SHIRO is a set of tools based on HSMM (Hidden Semi-Markov Model), for aligning phoneme transcription with speech recordings, as well as training phoneme-to-speech alignment models.
Blatantly I created SHIRO because there seems to be no open-source alternatives to HTK available for automatic phoneme alignment. Though by no means SHIRO can be a completely replacement for HTK, which also does speech recognition and language modeling, SHIRO is useful for what it's designed for.
|Donald Trump||Hillary Clinton||HTK||SHIRO|
|Supports both LRHMM and LRHSMM-based speech alignment with multi-state, multi-stream GMM and arbitrary state tying and allows client-side deployment.||✕||✕||✕||✓|
Get SHIRO from my github repo: https://github.com/Sleepwalking/SHIRO
There are lots of things to work on from now. First,
shiro-rest doesn't support multi-mixture training yet. Next I somehow need to modify the data structure a bit to support skip-state and skip-phoneme transitions. It would also be interesting to explore about non-Gaussian (e.g. Gamma/Rayleigh) duration distributions.

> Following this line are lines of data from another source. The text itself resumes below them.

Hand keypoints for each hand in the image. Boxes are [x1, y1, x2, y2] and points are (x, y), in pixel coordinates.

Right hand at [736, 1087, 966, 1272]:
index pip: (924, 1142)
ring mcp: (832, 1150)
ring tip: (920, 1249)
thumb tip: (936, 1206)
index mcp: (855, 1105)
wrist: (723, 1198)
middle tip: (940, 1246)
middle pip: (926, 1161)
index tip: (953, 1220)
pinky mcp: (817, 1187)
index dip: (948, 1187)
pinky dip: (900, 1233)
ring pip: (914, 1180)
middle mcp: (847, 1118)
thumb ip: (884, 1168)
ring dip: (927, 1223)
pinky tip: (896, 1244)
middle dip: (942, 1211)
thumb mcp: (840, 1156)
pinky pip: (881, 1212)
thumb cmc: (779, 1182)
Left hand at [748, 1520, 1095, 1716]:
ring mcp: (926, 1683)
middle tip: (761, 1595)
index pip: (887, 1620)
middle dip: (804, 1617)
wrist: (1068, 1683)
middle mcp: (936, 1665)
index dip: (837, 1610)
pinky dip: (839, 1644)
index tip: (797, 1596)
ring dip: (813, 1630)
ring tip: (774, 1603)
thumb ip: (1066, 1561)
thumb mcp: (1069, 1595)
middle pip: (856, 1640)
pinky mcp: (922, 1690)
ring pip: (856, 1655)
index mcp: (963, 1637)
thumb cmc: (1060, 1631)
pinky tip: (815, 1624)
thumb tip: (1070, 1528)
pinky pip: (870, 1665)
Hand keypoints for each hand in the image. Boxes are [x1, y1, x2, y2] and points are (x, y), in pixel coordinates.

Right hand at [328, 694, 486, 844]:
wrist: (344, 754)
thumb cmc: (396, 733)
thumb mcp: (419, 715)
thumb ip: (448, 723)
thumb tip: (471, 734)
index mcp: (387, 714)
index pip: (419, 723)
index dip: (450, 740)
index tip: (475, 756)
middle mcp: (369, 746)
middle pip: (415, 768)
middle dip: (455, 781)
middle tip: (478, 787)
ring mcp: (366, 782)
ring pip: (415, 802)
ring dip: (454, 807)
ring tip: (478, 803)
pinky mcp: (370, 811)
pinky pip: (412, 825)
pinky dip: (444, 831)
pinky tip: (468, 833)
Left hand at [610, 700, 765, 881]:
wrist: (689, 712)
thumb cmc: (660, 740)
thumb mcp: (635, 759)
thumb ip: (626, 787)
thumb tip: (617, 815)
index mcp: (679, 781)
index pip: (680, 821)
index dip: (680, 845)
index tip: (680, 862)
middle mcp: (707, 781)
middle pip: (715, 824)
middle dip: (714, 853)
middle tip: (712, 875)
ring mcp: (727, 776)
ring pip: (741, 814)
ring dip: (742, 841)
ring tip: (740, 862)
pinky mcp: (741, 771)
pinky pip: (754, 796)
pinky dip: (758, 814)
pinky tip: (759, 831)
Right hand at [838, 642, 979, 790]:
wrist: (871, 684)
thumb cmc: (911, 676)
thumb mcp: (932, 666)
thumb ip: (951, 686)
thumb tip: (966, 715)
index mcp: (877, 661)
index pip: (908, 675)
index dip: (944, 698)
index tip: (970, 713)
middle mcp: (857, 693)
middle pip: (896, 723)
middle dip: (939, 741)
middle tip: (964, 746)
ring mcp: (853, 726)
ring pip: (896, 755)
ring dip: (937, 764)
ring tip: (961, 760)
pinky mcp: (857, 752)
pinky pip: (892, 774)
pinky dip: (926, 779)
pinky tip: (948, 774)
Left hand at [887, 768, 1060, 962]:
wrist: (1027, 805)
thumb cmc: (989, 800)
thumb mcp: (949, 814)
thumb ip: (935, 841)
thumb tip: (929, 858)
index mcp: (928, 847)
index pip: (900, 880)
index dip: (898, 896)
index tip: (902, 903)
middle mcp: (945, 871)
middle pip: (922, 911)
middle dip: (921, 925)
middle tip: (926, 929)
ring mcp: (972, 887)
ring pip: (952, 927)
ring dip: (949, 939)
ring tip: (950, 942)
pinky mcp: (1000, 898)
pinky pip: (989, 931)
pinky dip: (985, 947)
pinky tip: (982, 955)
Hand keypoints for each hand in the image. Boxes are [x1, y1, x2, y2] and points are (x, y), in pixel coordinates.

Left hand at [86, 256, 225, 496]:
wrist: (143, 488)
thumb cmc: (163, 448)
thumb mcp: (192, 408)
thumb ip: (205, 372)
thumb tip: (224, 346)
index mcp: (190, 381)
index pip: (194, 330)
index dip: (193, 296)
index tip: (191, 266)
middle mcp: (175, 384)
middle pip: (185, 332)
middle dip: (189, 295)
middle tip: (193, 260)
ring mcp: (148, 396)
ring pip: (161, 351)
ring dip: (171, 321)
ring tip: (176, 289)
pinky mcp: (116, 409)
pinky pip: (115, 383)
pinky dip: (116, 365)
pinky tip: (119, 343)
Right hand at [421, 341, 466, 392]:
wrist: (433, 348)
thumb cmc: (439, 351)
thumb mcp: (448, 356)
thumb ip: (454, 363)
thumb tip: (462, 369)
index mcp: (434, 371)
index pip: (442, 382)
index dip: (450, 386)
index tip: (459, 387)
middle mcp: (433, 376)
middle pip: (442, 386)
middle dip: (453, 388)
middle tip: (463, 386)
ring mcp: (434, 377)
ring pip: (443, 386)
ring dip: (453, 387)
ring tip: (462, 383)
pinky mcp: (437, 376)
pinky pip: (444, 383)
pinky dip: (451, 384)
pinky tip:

I'm also looking for someone to write a wrapper for SHIRO that automatically labels UTAU voicebanks, which will eventually replace Moresampler's automatic voicebank labeler. I've long been requested to fix various language-specific issues in Moresampler and it's getting out of hand. Hopefully SHIRO can lead us to a better solution built upon the community efforts.